The New Normal in Transportation and Logistics
By Kevin Brink, ReTrans Freight
Most discussions about e-commerce hover around Amazon and its impact on the retail sector, but it’s also caused seismic ripples in the flow of transportation and logistics. The rapid growth of e-commerce is one of the reasons transportation capacity in the United States is so tight. There is not a lot of driver time or physical space on trucks available in the marketplace. Currently, most carriers are reporting an operation that is 96-97 percent full, or only having 3 to 4 percent of overall capacity available.
We all want our freight within a one or two-day window, but LTL, truckload, rail, ocean and intermodal carriers are not equipped to meet these demands like UPS, FedEx and USPS. All are accustomed to dock-to-dock, high-volume (tonnage) and low-frequency shipments. The development and demand of e-commerce has flipped that to low volume and high frequency, consuming more capacity across the board.
Compounding the issue is the continuously slow-burning but now blazing driver shortage, accompanied by a change in the way a driver's hours of service rules are enforced. Lenient ELD enforcement went into effect on December 18 (fines for non-compliance) with a hardline on April 1. Those not in compliance after the deadline will be removed from the road. ELDs have changed the equation and now time is the most important dynamic in today’s supply chain.
When talking about capacity, we usually talk about equipment and drivers, but rarely mention time. Because carriers need to be more productive with less time, they are placing a large emphasis on optimizing their networks and yield by using data, analytics and tools like dimensionalizers (automated systems that scan the weight and dimensions of freight in seconds, taking human error out of the equation). This tool set affords them the ability to determine whether they are accepting the right freight, in the right lane, at the right time. For the first time in many years, more freight isn’t better anymore, and carriers are less willing to take unprofitable freight in one lane just to balance it against another lane. This is where FE&S distributors, dealers and manufacturers need to work with one another to present a more attractive package for carriers to haul.

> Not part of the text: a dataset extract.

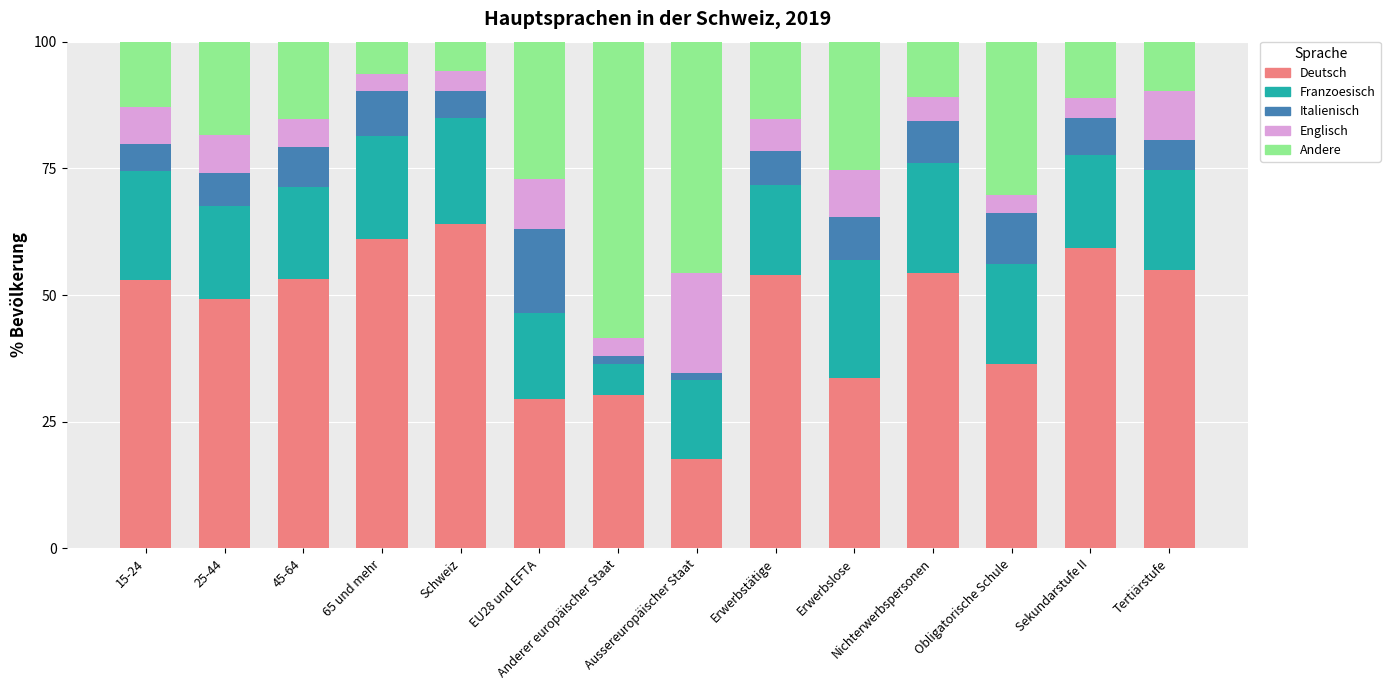

What is the average value of the Deutsch series?

46.5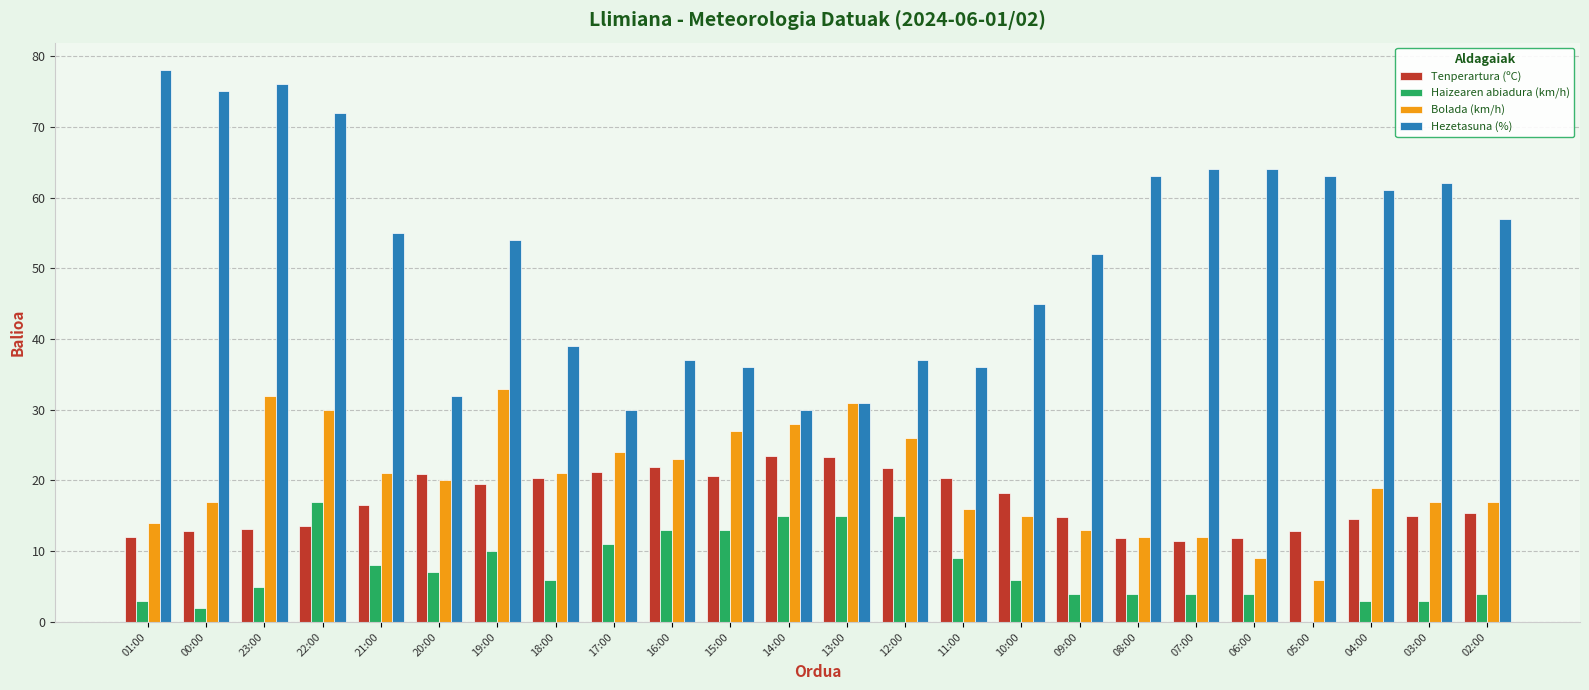

Which series has the largest total across all categories?

Hezetasuna (%)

When thinking of the transportation of FE&S equipment, packaging is one of the first things that comes to mind. Damages are prevalent in the foodservice equipment industry, with the average claims ratio being 1.5 to 2 percent higher than the national average (based on data from the more than 230 dealers and manufacturers ReTrans Freight has partnered with). While an investment in packaging may erode slim margins, an investment in packaging and palletization of freight will cost less than absorbing significant pricing increases. It also will discourage carriers from opting not to pick up freight, which has happened recently with quite a few manufacturers.
Flexibility with pickup/delivery times at your facility, transmitting data electronically (increasing efficiencies by taking away a manual process for the carrier), paying on time and preassigning PRO#’s for carriers so they do not have to do it manually will speed up the entire process, creating time for the carrier.
The changes in transportation are coming and adaptation will be the marker of success. FE&S distributors and dealers can capitalize by aligning both traditional distribution models and e-commerce models with the needs and requirements of carriers in today’s marketplace.